[Before and after comparisons]

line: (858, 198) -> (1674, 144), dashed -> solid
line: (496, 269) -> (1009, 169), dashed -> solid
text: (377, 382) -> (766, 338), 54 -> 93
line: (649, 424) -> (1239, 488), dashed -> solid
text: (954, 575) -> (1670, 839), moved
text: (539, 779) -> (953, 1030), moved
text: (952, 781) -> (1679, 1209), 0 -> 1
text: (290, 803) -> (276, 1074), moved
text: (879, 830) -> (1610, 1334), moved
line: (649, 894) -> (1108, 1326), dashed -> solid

- PROBLEM REQUIREMENTS -
Set down no line except those from the one with "text: (377, 382) -> (766, 338), 54 -> 93" to the last line of the data, inclusive, each exactly as written.

- RESPONSE TO THIS EXERCISE -
text: (377, 382) -> (766, 338), 54 -> 93
line: (649, 424) -> (1239, 488), dashed -> solid
text: (954, 575) -> (1670, 839), moved
text: (539, 779) -> (953, 1030), moved
text: (952, 781) -> (1679, 1209), 0 -> 1
text: (290, 803) -> (276, 1074), moved
text: (879, 830) -> (1610, 1334), moved
line: (649, 894) -> (1108, 1326), dashed -> solid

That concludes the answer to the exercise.